Sunday, February 07, 2010
REMORSE IS A HEARTLESS, UNREPENTANT PROTAGANIST!
It’s with feelings of immense remorse that I sit here writing this post, but I shall endeavour to forge onwards and upwards…Per ardua ad astra.
My latest love affair commenced on Christmas Day; one that unexpectedly, though pleasantly, continued through the ensuing days and weeks into January. Not often am I so openly expansive about my personal life, but at times it helps to share with others. This is one of those “times”. Utterly beyond my control, I lost my heart to a special character who, with little warning, entered my life; albeit too briefly. Henceforth, however, his presence shall remain long in my memory. For those few precious weeks he shared my life, my bed; almost all of my waking hours and thoughts. With the passing of each day his grip upon my heart grew stronger and stronger until one fateful day in late January his personal “Angel of Death” swooped down, whisking him away to a place unknown.
Like a deluge, a torrent of tears cascaded down my face. My heart wrenched at his loss; at my loss. My days grew dispiritedly long; my nights despairingly longer.

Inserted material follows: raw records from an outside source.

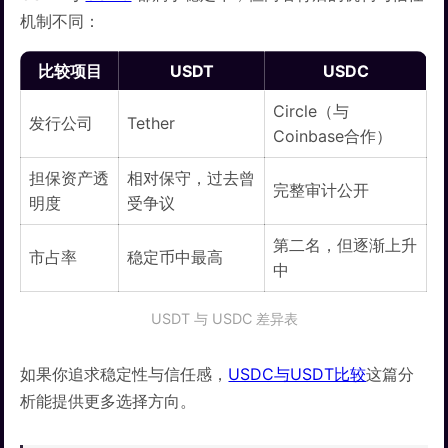
机制不同：
比较项目
USDT
USDC
Circle（与
发行公司
Tether
Coinbase合作）
担保资产透
相对保守，过去曾
完整审计公开
明度
受争议
第二名，但逐渐上升
市占率
稳定币中最高
中
USDT 与 USDC 差异表
如果你追求稳定性与信任感，
USDC与USDT比较
这篇分
析能提供更多选择方向。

It’s with heart-felt gratitude that I embrace deservedly acclaimed author Colin Dexter for introducing me to the complicated, intriguing machinations of the mind and life of “Chief Inspector Morse”. Of course, like a myriad others, I fell under “Morse’s” spell (expertly portrayed by John Thaw) in the television series, but Dexter’s skilful ability as a dexterous wordsmith and crafty story-teller transports the reader far beyond the realms of television. Now I look around me like a child lost, in a quandary wondering what next I’ll read. Who, pray tell, will be the future plunderer of my heart? There is room enough on my bedside table for another, or Morse…oops…I mean “more”!